My software could read a sort of limited version of PGN files.
In order to improve its handling of game files, I took a look at the PGN specification and adapted my software in an attempt to be able to parse "Recursive Annotations" without falling over, cope with "Numeric Annotation Glyphs", etc.
I ran into a few little problems, as I may have taken the specification too literally.
In one place it mentions that files are parsed as a sequence of tokens, and that there are various types of token, eg
[ left braket, introducing a tag pair, is a token
( left parenthesis, introducing a recursive annotation, is a token
symbols: an alphanumeric sequence of characters can be a token
* asterix, used as one of the game termination markers. was also defined as a token.
The characters that can occur in token of type "Symbol" were strictly defined. I think the first character had to be alphanumeric and then
symbol continuation characters could include underscores, hyphens and some other marks like maybe #, = and +.

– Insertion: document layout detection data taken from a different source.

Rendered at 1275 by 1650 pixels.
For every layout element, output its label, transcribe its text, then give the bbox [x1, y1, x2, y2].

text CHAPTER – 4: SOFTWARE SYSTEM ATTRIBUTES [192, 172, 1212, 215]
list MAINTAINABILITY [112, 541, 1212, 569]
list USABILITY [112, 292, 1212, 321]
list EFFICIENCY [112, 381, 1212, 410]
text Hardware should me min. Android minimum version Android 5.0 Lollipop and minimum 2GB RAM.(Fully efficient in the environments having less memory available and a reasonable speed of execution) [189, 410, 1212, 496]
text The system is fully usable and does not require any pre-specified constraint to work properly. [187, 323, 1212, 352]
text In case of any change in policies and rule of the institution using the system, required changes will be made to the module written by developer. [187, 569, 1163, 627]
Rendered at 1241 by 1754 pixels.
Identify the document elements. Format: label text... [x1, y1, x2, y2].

I then ran into a few hiccups with my changed software, eg with 1/2-1/2.
My software wanted to treat it as a symbol 1, a slash, a symbol 2-1, a slash, and a symbol 2.

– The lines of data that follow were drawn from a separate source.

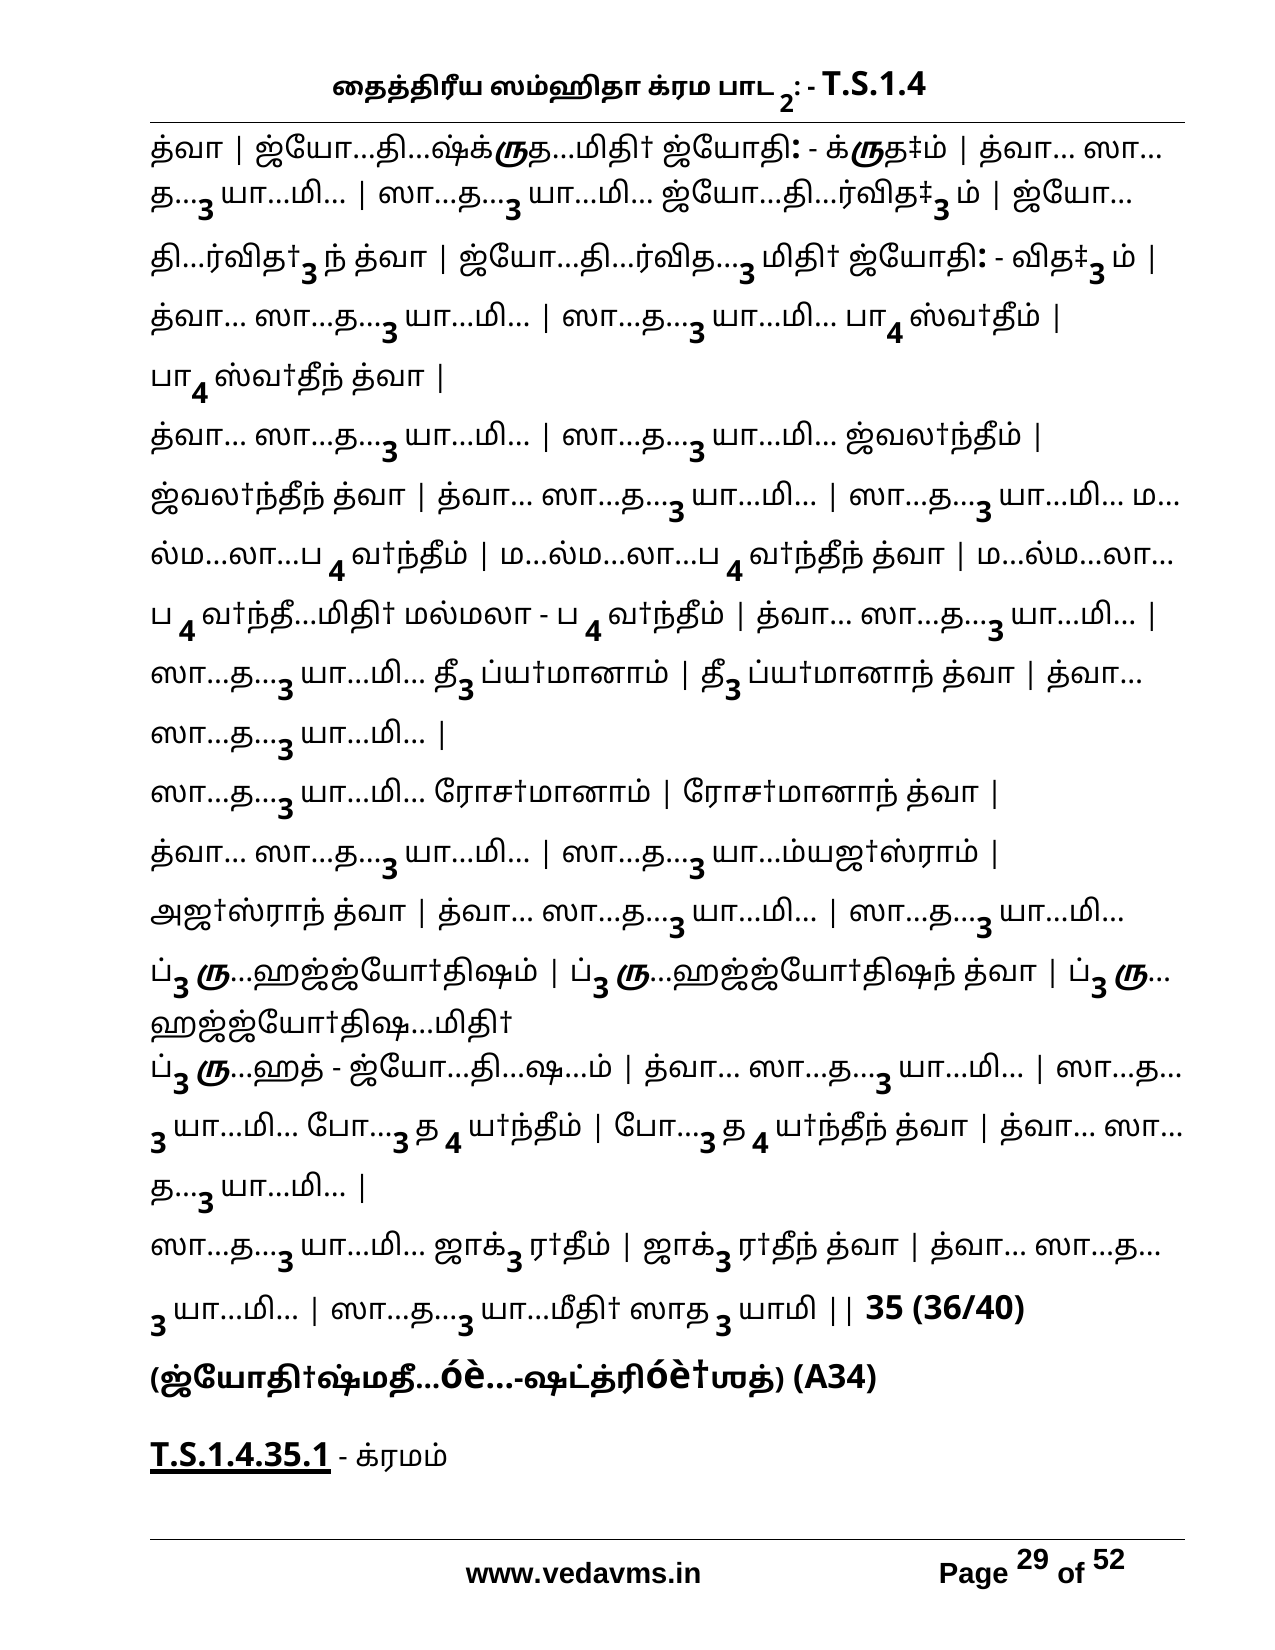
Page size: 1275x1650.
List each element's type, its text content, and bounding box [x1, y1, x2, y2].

text (ஜ்யோதி†ஷ்மதீ…óè…-ஷட்த்ரிóè†ஶத்) (A34) [150, 1348, 1185, 1399]
text ஜ்யோதி†ஷ்மதீந் த்வா | த்வா… ஸா…த…3யா…மி… | ஸா…த…3யா…மி… ஜ்யோ…தி…ஷ்க்ருத‡ம் | ஜ்யோ…தி…ஷ்க்ருத†ந் த்வா | ஜ்யோ…தி…ஷ்க்ருத…மிதி† ஜ்யோதி: - க்ருத‡ம் | த்வா… ஸா…த…3யா…மி… | ஸா…த…3யா…மி… ஜ்யோ…தி…ர்வித‡3ம் | ஜ்யோ…தி…ர்வித†3ந் த்வா | ஜ்யோ…தி…ர்வித…3மிதி† ஜ்யோதி: - வித‡3ம் | த்வா… ஸா…த…3யா…மி… | ஸா…த…3யா…மி… பா4ஸ்வ†தீம் | பா4ஸ்வ†தீந் த்வா | த்வா… ஸா…த…3யா…மி… | ஸா…த…3யா…மி… ஜ்வல†ந்தீம் | ஜ்வல†ந்தீந் த்வா | த்வா… ஸா…த…3யா…மி… | ஸா…த…3யா…மி… ம…ல்ம…லா…ப4வ†ந்தீம் | ம…ல்ம…லா…ப4வ†ந்தீந் த்வா | ம…ல்ம…லா…ப4வ†ந்தீ…மிதி† மல்மலா - ப4வ†ந்தீம் | த்வா… ஸா…த…3யா…மி… | ஸா…த…3யா…மி… தீ3ப்ய†மானாம் | தீ3ப்ய†மானாந் த்வா | த்வா… ஸா…த…3யா…மி… | ஸா…த…3யா…மி… ரோச†மானாம் | ரோச†மானாந் த்வா | த்வா… ஸா…த…3யா…மி… | ஸா…த…3யா…ம்யஜ†ஸ்ராம் | அஜ†ஸ்ராந் த்வா | த்வா… ஸா…த…3யா…மி… | ஸா…த…3யா…மி… ப்3ரு…ஹஜ்ஜ்யோ†திஷம் | ப்3ரு…ஹஜ்ஜ்யோ†திஷந் த்வா | ப்3ரு…ஹஜ்ஜ்யோ†திஷ…மிதி† [150, 123, 1185, 1044]
text ப்3ரு…ஹத் - ஜ்யோ…தி…ஷ…ம் | த்வா… ஸா…த…3யா…மி… | ஸா…த…3யா…மி… போ…3த4ய†ந்தீம் | போ…3த4ய†ந்தீந் த்வா | த்வா… ஸா…த…3யா…மி… | ஸா…த…3யா…மி… ஜாக்3ர†தீம் | ஜாக்3ர†தீந் த்வா | த்வா… ஸா…த…3யா…மி… | ஸா…த…3யா…மீதி† ஸாத3யாமி || 35 (36/40) [150, 1046, 1185, 1345]
text T.S.1.4.35.1 - க்ரமம் [150, 1431, 1185, 1477]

That was because I had implemented the PGN specification's definition of "Symbol" perhaps too literally.
Later in the specification, it says that a game terminations marker is one of the four symbols: 1-0, 0-1, 1/2-1/2, or *.
However that is in contradiction to previous text that says that the tokens 1-0 and 0-1 are tokens of type "Symbol" but that the token * is a separate type of token (asterix).

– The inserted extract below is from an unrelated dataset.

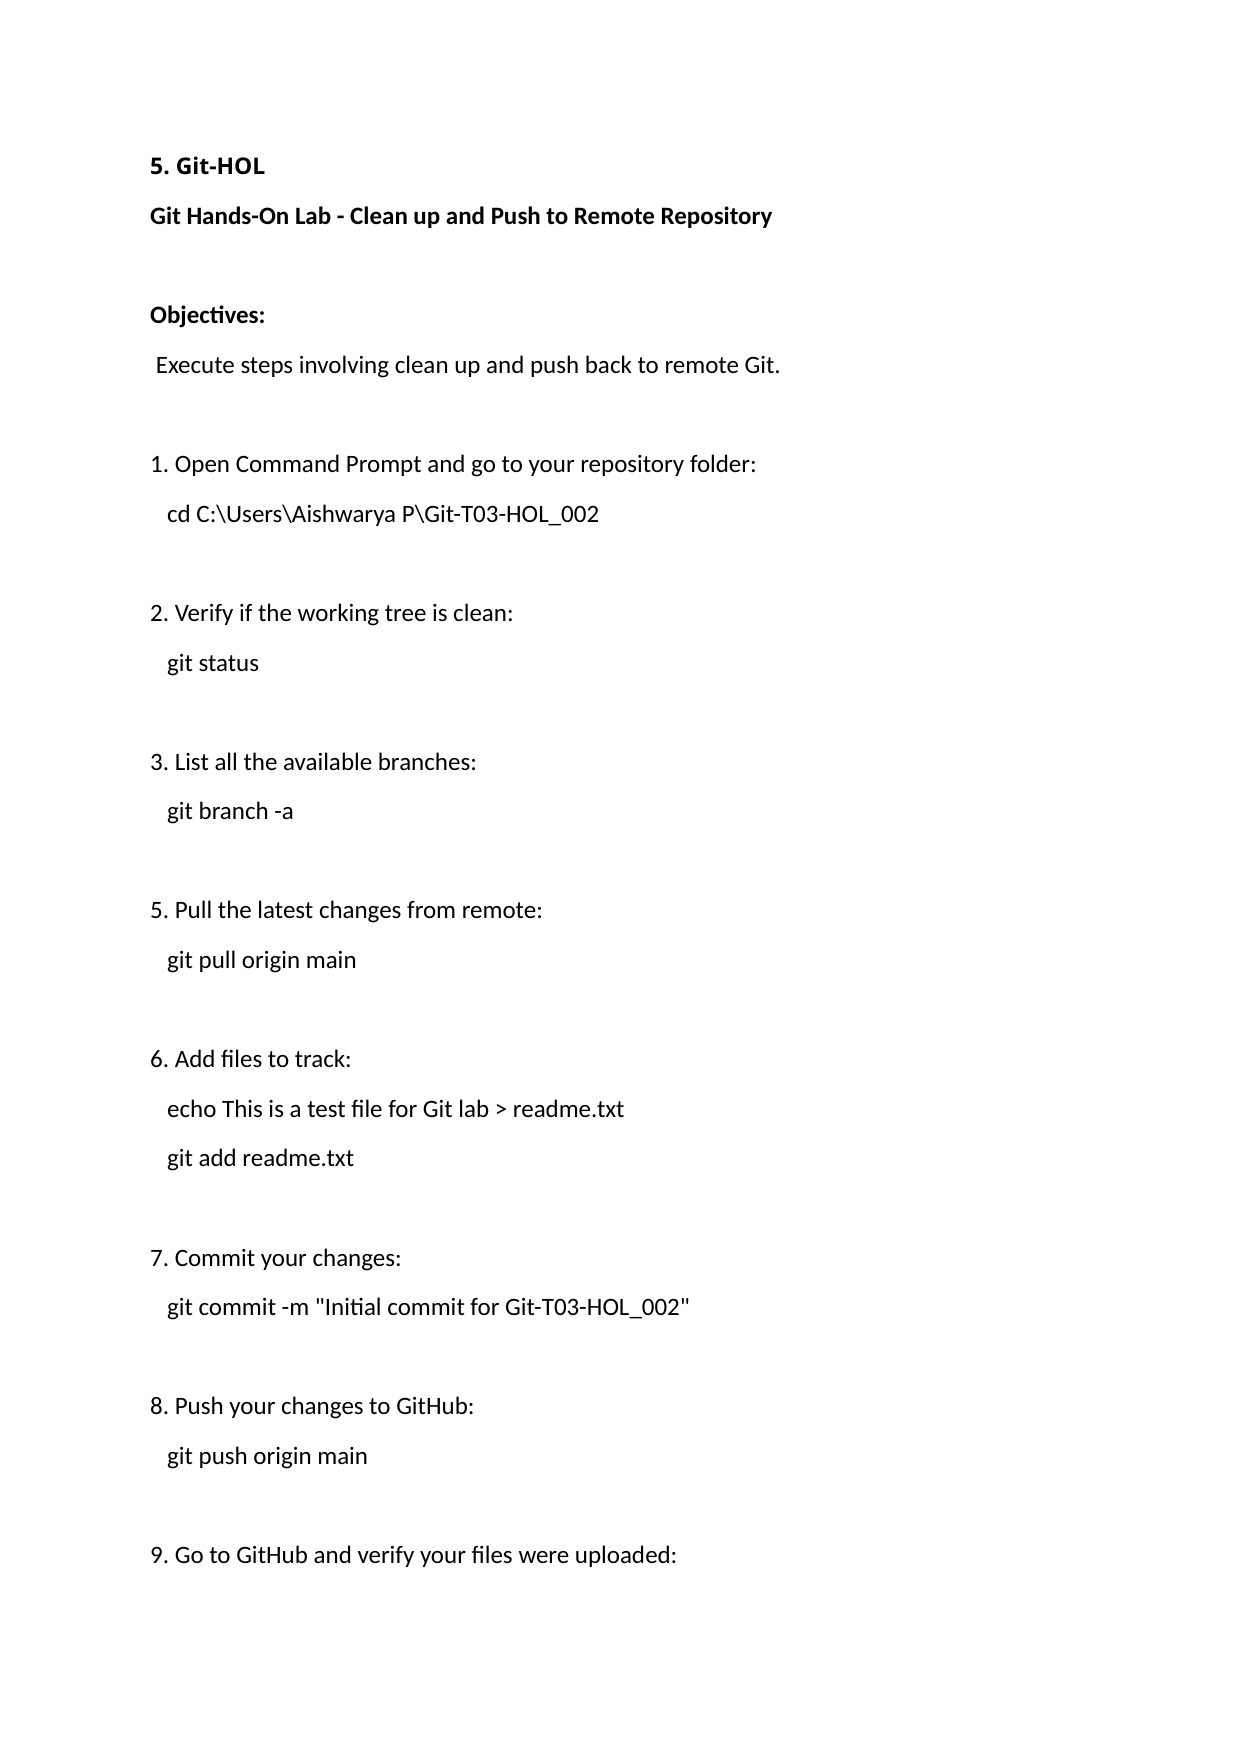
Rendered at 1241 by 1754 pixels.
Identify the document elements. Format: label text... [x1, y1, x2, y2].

Is there a newer version of the PGN specification that clears things up?
Or do people just implement a work-around, eg
1. accepting slashes in a Symbol if it is 1/2-1/2, or
2. handling the symbol sequence 1, 2-1, and 2 specially when separated by slashes to form 1/2-1/2, or
3. ignoring the PGN specification and parsing the string "1/2-1/2" outside of software that conforms to the specification ?
I don't think it matters much. I think it is not difficult to parse a correctly formatted PGN file [ha ha: the fact I am writing this proves that I am having some problems!] and if there are errors in a PGN file there is no great need for error recovery. If there had to be a standard form of error recovery, consistent across applications, then maybe it would matter.
E.g. if someone mistakenly writes 1Nf3 in a PGN file, there doesn't seem to be any rules about whether it should be treated as
a missing dot after a move number, error reported, but accepted if the move number is right, or
if it is an invalid move number (possibly reported and ignored),
or an invalid move (and possibly the game entire game skipped, or even the file skipped or application aborted).
Another observation about PGN is that it requires a notation like e8=Q (with an equals sign) instead of Standard Algebraic Notation (as defined by FIDE).http://en.wikipedia.org/wiki/Algebraic_ ... _promotion
When a pawn moves to the last rank and promotes, the piece promoted to is indicated at the end of the move notation, for example: e8Q (promoting to queen). Sometimes an equals sign (=) or parentheses are used: e8=Q or e8(Q), but neither format is a FIDE standard. (An equals sign is also sometimes used to indicate the offer of a draw when written on the scoresheet next to a move, but this is not part of algebraic notation.) In Portable Game Notation (PGN), pawn promotion is always indicated using the equals sign format (e8=Q).
In older books, pawn promotions can be found using a forward slash: e8/Q.http://www.fide.com/FIDE/handbook/LawsOfChess.pdf
C.12 In the case of the promotion of a pawn, the actual pawn move is indicated, followed immediately by the first letter of the new piece. Examples: d8Q, f8N, b1B, g1R.